Given records:

..............................

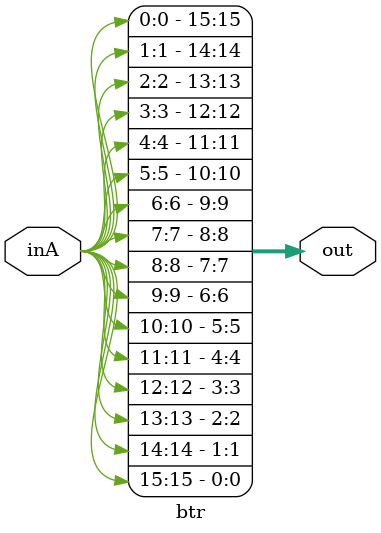
<source format=v>
module btr(inA, out);

input [15:0] inA;
output wire [15:0] out;

assign out = {inA[0],inA[1],inA[2],inA[3],inA[4],inA[5],inA[6],inA[7],inA[8],
inA[9],inA[10],inA[11],inA[12],inA[13],inA[14],inA[15]};

endmodule

</source>
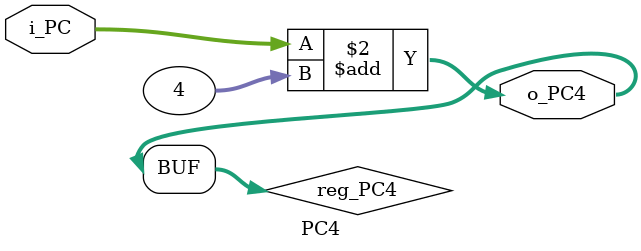
<source format=v>
module PC4
#(
    parameter SIZE_ADDR_PC = 32
)
(
    input wire [(SIZE_ADDR_PC-1):0] i_PC,
    output wire [(SIZE_ADDR_PC)-1:0] o_PC4
);

reg [(SIZE_ADDR_PC-1):0] reg_PC4;

always @(*) begin
    reg_PC4 = i_PC + 4;
end

assign o_PC4 = reg_PC4;

endmodule
</source>
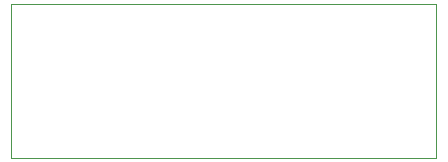
<source format=gko>
G04 #@! TF.FileFunction,Profile,NP*
%FSLAX46Y46*%
G04 Gerber Fmt 4.6, Leading zero omitted, Abs format (unit mm)*
G04 Created by KiCad (PCBNEW (2015-02-20 BZR 5435)-product) date Sun 22 Feb 2015 03:58:16 PM EST*
%MOMM*%
G01*
G04 APERTURE LIST*
%ADD10C,0.100000*%
G04 APERTURE END LIST*
D10*
X97500000Y-82500000D02*
X97500000Y-69500000D01*
X133500000Y-82500000D02*
X97500000Y-82500000D01*
X133500000Y-69500000D02*
X133500000Y-82500000D01*
X97500000Y-69500000D02*
X133500000Y-69500000D01*
M02*

</source>
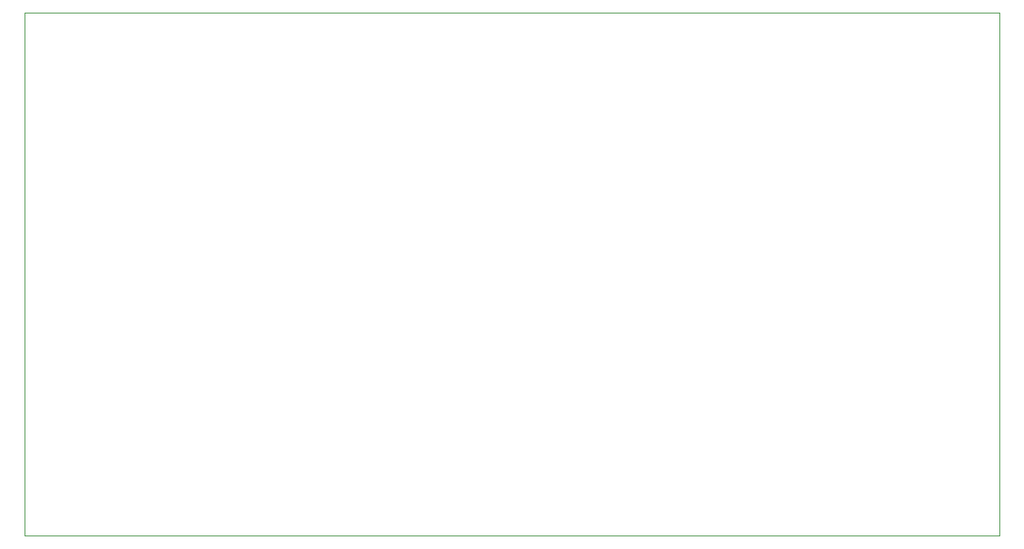
<source format=gbr>
%TF.GenerationSoftware,KiCad,Pcbnew,(5.1.4)-1*%
%TF.CreationDate,2021-02-11T11:52:37+01:00*%
%TF.ProjectId,version_gsm,76657273-696f-46e5-9f67-736d2e6b6963,rev?*%
%TF.SameCoordinates,Original*%
%TF.FileFunction,Profile,NP*%
%FSLAX46Y46*%
G04 Gerber Fmt 4.6, Leading zero omitted, Abs format (unit mm)*
G04 Created by KiCad (PCBNEW (5.1.4)-1) date 2021-02-11 11:52:37*
%MOMM*%
%LPD*%
G04 APERTURE LIST*
%ADD10C,0.050000*%
G04 APERTURE END LIST*
D10*
X92964000Y-130048000D02*
X197104000Y-130048000D01*
X92964000Y-74168000D02*
X92964000Y-130048000D01*
X197104000Y-74168000D02*
X197104000Y-130048000D01*
X92964000Y-74168000D02*
X197104000Y-74168000D01*
M02*

</source>
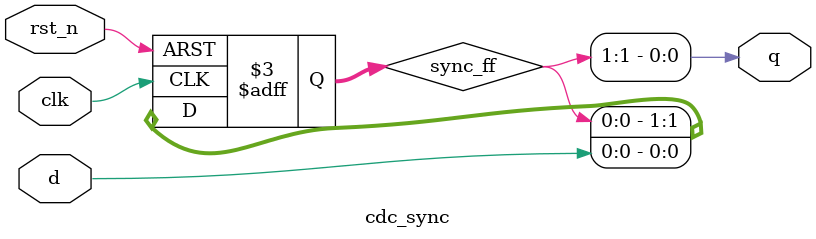
<source format=v>
`timescale 1ns/1ps


module cdc_sync #( parameter pSTAGES = 2  // No. of flip flops
 				 )
(
  input  wire clk,         
  input  wire rst_n,       
  input  wire d,           
  output wire q         
);

reg [pSTAGES-1:0] sync_ff;


// Synchronous logic
always @(posedge clk or negedge rst_n) begin
  if(!rst_n) sync_ff <= {pSTAGES{1'b0}};
  else       sync_ff <= {sync_ff[pSTAGES-2:0], d};
end

// Synchronous signal
assign q = sync_ff[pSTAGES-1];


endmodule
</source>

..............................

Everything in the material goes into the copy exactly, except the images.

Response:
<source format=v>
module btr(inA, out);

input [15:0] inA;
output wire [15:0] out;

assign out = {inA[0],inA[1],inA[2],inA[3],inA[4],inA[5],inA[6],inA[7],inA[8],
inA[9],inA[10],inA[11],inA[12],inA[13],inA[14],inA[15]};

endmodule

</source>
<source format=v>
module PC4
#(
    parameter SIZE_ADDR_PC = 32
)
(
    input wire [(SIZE_ADDR_PC-1):0] i_PC,
    output wire [(SIZE_ADDR_PC)-1:0] o_PC4
);

reg [(SIZE_ADDR_PC-1):0] reg_PC4;

always @(*) begin
    reg_PC4 = i_PC + 4;
end

assign o_PC4 = reg_PC4;

endmodule
</source>
<source format=gko>
G04 #@! TF.FileFunction,Profile,NP*
%FSLAX46Y46*%
G04 Gerber Fmt 4.6, Leading zero omitted, Abs format (unit mm)*
G04 Created by KiCad (PCBNEW (2015-02-20 BZR 5435)-product) date Sun 22 Feb 2015 03:58:16 PM EST*
%MOMM*%
G01*
G04 APERTURE LIST*
%ADD10C,0.100000*%
G04 APERTURE END LIST*
D10*
X97500000Y-82500000D02*
X97500000Y-69500000D01*
X133500000Y-82500000D02*
X97500000Y-82500000D01*
X133500000Y-69500000D02*
X133500000Y-82500000D01*
X97500000Y-69500000D02*
X133500000Y-69500000D01*
M02*

</source>
<source format=gbr>
%TF.GenerationSoftware,KiCad,Pcbnew,(5.1.4)-1*%
%TF.CreationDate,2021-02-11T11:52:37+01:00*%
%TF.ProjectId,version_gsm,76657273-696f-46e5-9f67-736d2e6b6963,rev?*%
%TF.SameCoordinates,Original*%
%TF.FileFunction,Profile,NP*%
%FSLAX46Y46*%
G04 Gerber Fmt 4.6, Leading zero omitted, Abs format (unit mm)*
G04 Created by KiCad (PCBNEW (5.1.4)-1) date 2021-02-11 11:52:37*
%MOMM*%
%LPD*%
G04 APERTURE LIST*
%ADD10C,0.050000*%
G04 APERTURE END LIST*
D10*
X92964000Y-130048000D02*
X197104000Y-130048000D01*
X92964000Y-74168000D02*
X92964000Y-130048000D01*
X197104000Y-74168000D02*
X197104000Y-130048000D01*
X92964000Y-74168000D02*
X197104000Y-74168000D01*
M02*

</source>
<source format=v>
`timescale 1ns/1ps


module cdc_sync #( parameter pSTAGES = 2  // No. of flip flops
 				 )
(
  input  wire clk,         
  input  wire rst_n,       
  input  wire d,           
  output wire q         
);

reg [pSTAGES-1:0] sync_ff;


// Synchronous logic
always @(posedge clk or negedge rst_n) begin
  if(!rst_n) sync_ff <= {pSTAGES{1'b0}};
  else       sync_ff <= {sync_ff[pSTAGES-2:0], d};
end

// Synchronous signal
assign q = sync_ff[pSTAGES-1];


endmodule
</source>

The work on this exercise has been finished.